# Help me save my shop!! Can I put this size duct into my trusses?



## thinktankgroup (Feb 2, 2018)

Hello, new member looking for some guidance. We have a design worked out but I wanted to verify before I call my sheet metal guy. There has been some back and forth as to whether this will actually work or not.

The back story-

This is for a shop that already has a low ceiling at about 15' (even lower if you consider the electrical buses etc...). We need to place the duct work in the trusses in order to maintain the best headroom. These bar trusses will allow a 14” spiral duct to pass and and I am able to get a 10' piece into the web easily so installation isn't a concern.

An old timer on the job is convinced that we need to do a single 20+” duct per bay that will absolutely not fit into the truss work. This translates into a 10-11 foot high ceiling after it passes under all of the electrical buses, fire suppression, etc... He is convinced that 14" diameter is far too small. The owner is understandably not pleased with that solution.

The shop is a simple 120' X 120' square building with 3 bays that are 40'X120'. The plan is to place 3 rooftop units and serve the space with 3 'H' shaped patterns. So HHH is the layout. We have two 5000 CFM units and one 6000 CFM unit. The placement is so that 2/3rds of the building is served by the lower half of the 'H' and 1/3rd by the upper half. I hope that makes sense.

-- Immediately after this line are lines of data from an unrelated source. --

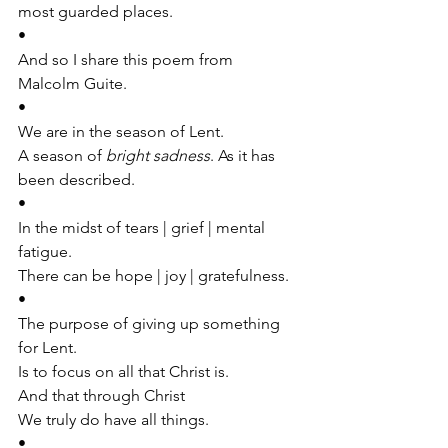
most guarded places.
•
And so I share this poem from 
Malcolm Guite.
•
We are in the season of Lent. 
A season of 
bright sadness
. As it has 
been described.
•
In the midst of tears | grief | mental 
fatigue. 
There can be hope | joy | gratefulness.
•
The purpose of giving up something 
for Lent.
Is to focus on all that Christ is.
And that through Christ
We truly do have all things.
•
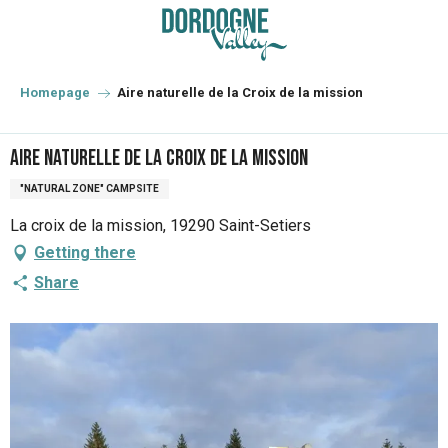
Aller
au
contenu
principal
Homepage
Aire naturelle de la Croix de la mission
Aire naturelle de la Croix de la mission
"NATURAL ZONE" CAMPSITE
La croix de la mission, 19290 Saint-Setiers
Getting there
Share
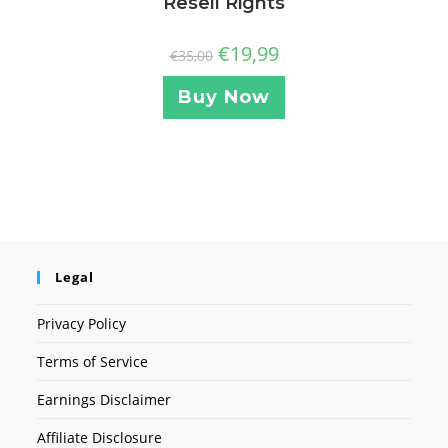
Resell Rights
€
19,99
€
35,00
Buy Now
Legal
Privacy Policy
Terms of Service
Earnings Disclaimer
Affiliate Disclosure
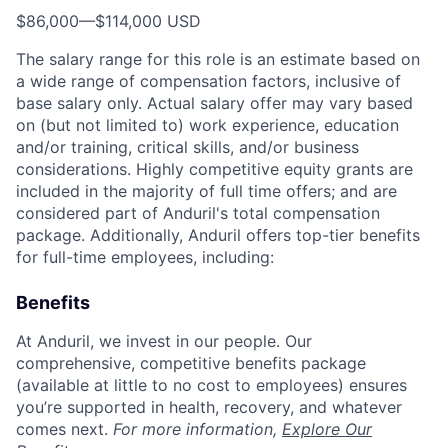
$86,000
—
$114,000 USD
The salary range for this role is an estimate based on
a wide range of compensation factors, inclusive of
base salary only. Actual salary offer may vary based
on (but not limited to) work experience, education
and/or training, critical skills, and/or business
considerations. Highly competitive equity grants are
included in the majority of full time offers; and are
considered part of Anduril's total compensation
package. Additionally, Anduril offers top-tier benefits
for full-time employees, including:
Benefits
At Anduril, we invest in our people. Our
comprehensive, competitive benefits package
(available at little to no cost to employees) ensures
you’re supported in health, recovery, and whatever
comes next.
For more information,
Explore Our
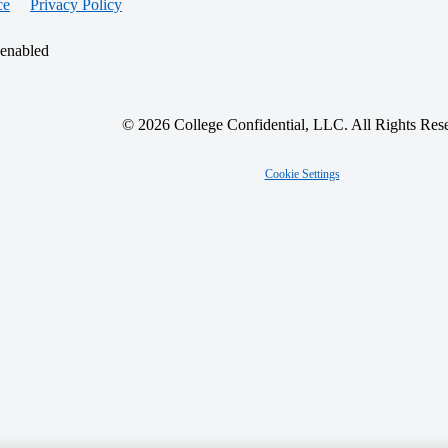
ce
Privacy Policy
 enabled
© 2026 College Confidential, LLC. All Rights Res
Cookie Settings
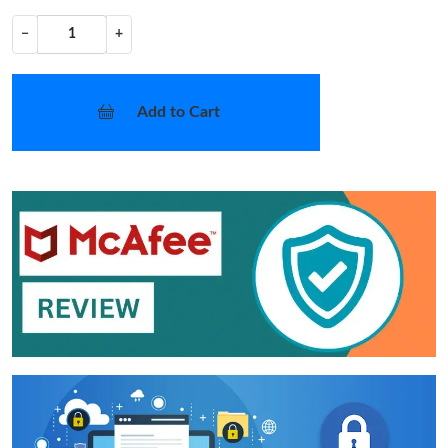
−
+
Add to Cart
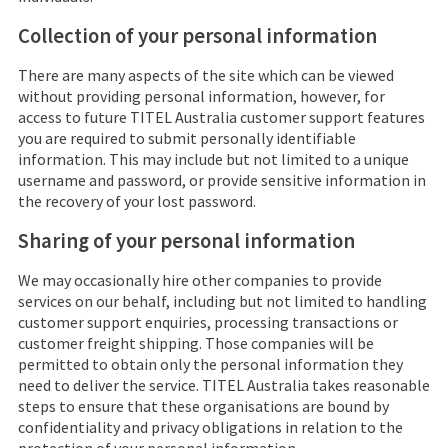
Collection of your personal information
There are many aspects of the site which can be viewed
without providing personal information, however, for
access to future
TITEL Australia
customer support features
you are required to submit personally identifiable
information. This may include but not limited to a unique
username and password, or provide sensitive information in
the recovery of your lost password.
Sharing of your personal information
We may occasionally hire other companies to provide
services on our behalf, including but not limited to handling
customer support enquiries, processing transactions or
customer freight shipping. Those companies will be
permitted to obtain only the personal information they
need to deliver the service.
TITEL Australia
takes reasonable
steps to ensure that these organisations are bound by
confidentiality and privacy obligations in relation to the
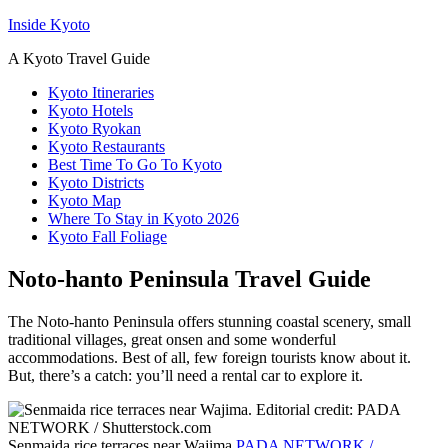
Inside Kyoto
A Kyoto Travel Guide
Kyoto Itineraries
Kyoto Hotels
Kyoto Ryokan
Kyoto Restaurants
Best Time To Go To Kyoto
Kyoto Districts
Kyoto Map
Where To Stay in Kyoto 2026
Kyoto Fall Foliage
Noto-hanto Peninsula Travel Guide
The Noto-hanto Peninsula offers stunning coastal scenery, small
traditional villages, great onsen and some wonderful
accommodations. Best of all, few foreign tourists know about it.
But, there’s a catch: you’ll need a rental car to explore it.
Senmaida rice terraces near Wajima
PADA NETWORK /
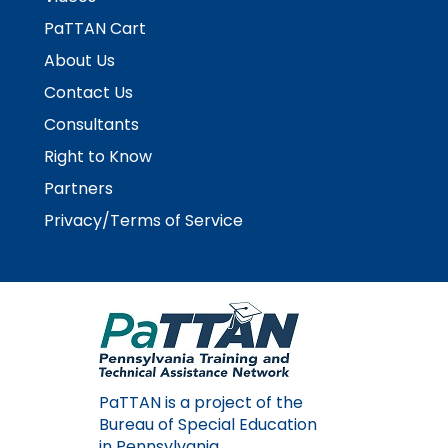
PaTTAN Cart
About Us
Contact Us
Consultants
Right to Know
Partners
Privacy/Terms of Service
PaTTAN is a project of the
Bureau of Special Education
in Pennsylvania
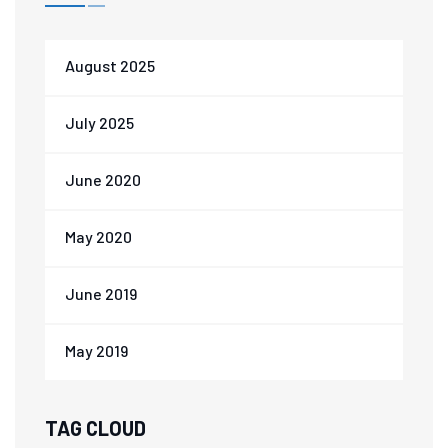
August 2025
July 2025
June 2020
May 2020
June 2019
May 2019
TAG CLOUD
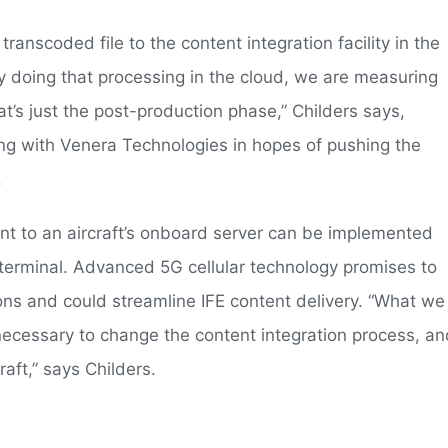
ranscoded file to the content integration facility in the
 doing that processing in the cloud, we are measuring
at’s just the post-production phase,” Childers says,
ng with Venera Technologies in hopes of pushing the
.
nt to an aircraft’s onboard server can be implemented
s terminal. Advanced 5G cellular technology promises to
tions and could streamline IFE content delivery. “What we
necessary to change the content integration process, an
raft,” says Childers.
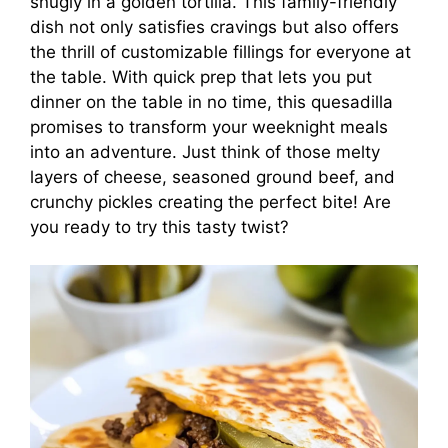
snugly in a golden tortilla. This family-friendly
dish not only satisfies cravings but also offers
the thrill of customizable fillings for everyone at
the table. With quick prep that lets you put
dinner on the table in no time, this quesadilla
promises to transform your weeknight meals
into an adventure. Just think of those melty
layers of cheese, seasoned ground beef, and
crunchy pickles creating the perfect bite! Are
you ready to try this tasty twist?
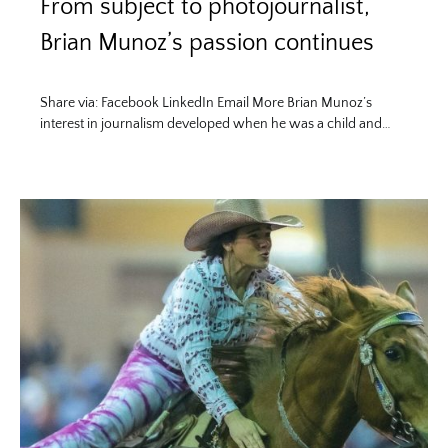
From subject to photojournalist,
Brian Munoz’s passion continues
Share via: Facebook LinkedIn Email More Brian Munoz’s
interest in journalism developed when he was a child and…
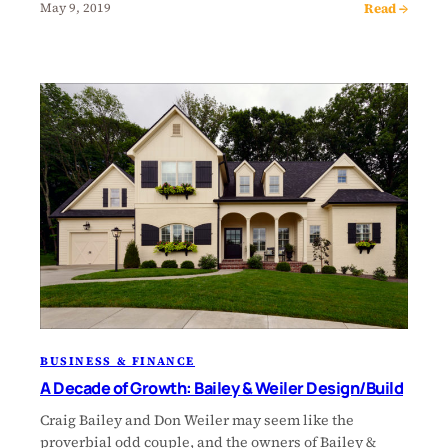
Read →
May 9, 2019
BUSINESS & FINANCE
A Decade of Growth: Bailey & Weiler Design/Build
Craig Bailey and Don Weiler may seem like the
proverbial odd couple, and the owners of Bailey &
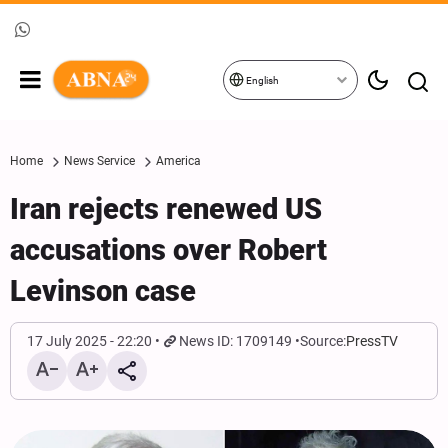
English
Home
News Service
America
Iran rejects renewed US
accusations over Robert
Levinson case
17 July 2025 - 22:20
News ID: 1709149
Source:
PressTV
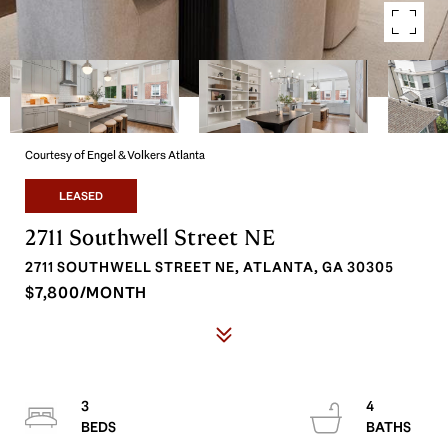
Courtesy of Engel & Volkers Atlanta
LEASED
2711 Southwell Street NE
2711 SOUTHWELL STREET NE, ATLANTA, GA 30305
$7,800/MONTH
3
4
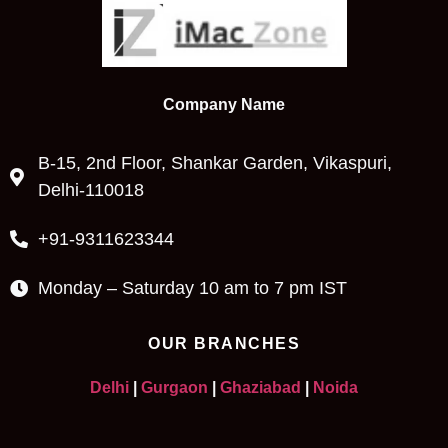
Company Name
B-15, 2nd Floor, Shankar Garden, Vikaspuri,
Delhi-110018
+91-9311623344
Monday – Saturday 10 am to 7 pm IST
OUR BRANCHES
Delhi
|
Gurgaon
|
Ghaziabad
|
Noida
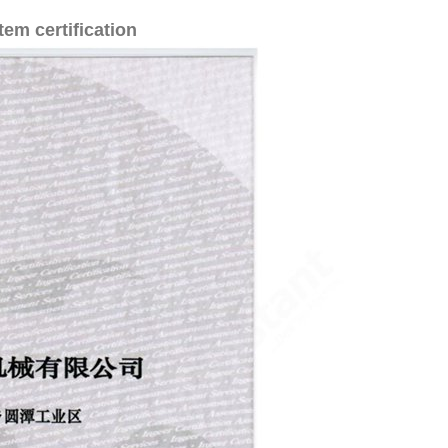
em certification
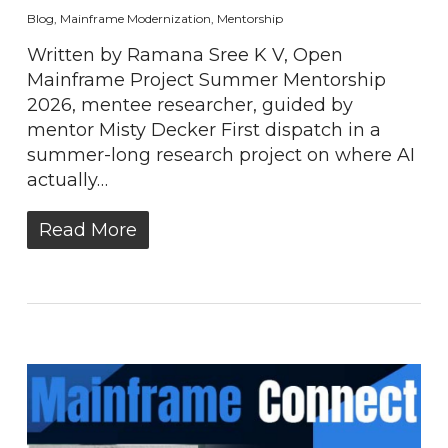
Blog
,
Mainframe Modernization
,
Mentorship
Written by Ramana Sree K V, Open
Mainframe Project Summer Mentorship
2026, mentee researcher, guided by
mentor Misty Decker First dispatch in a
summer-long research project on where AI
actually…
Read More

What I am hoping for is that we can do all of this with 14” duct and smaller. Obviously, the plenums will be much larger, but hopefully not when it crosses the trusses that are 80" OC. It can't sound like a jet engine but it doesn't need to be whisper quiet either. I just need as much vertical space as possible.

Our calculations show that for a 14” round duct should be fine for about 1500 CFM at a velocity of 1400 FPM. Our units put out a static pressure of 1.1.

My questions are:

Is this going to be too loud? Is there a solution we aren't thinking of? Do these calculations seem correct?


Thank you very much for any input!


----------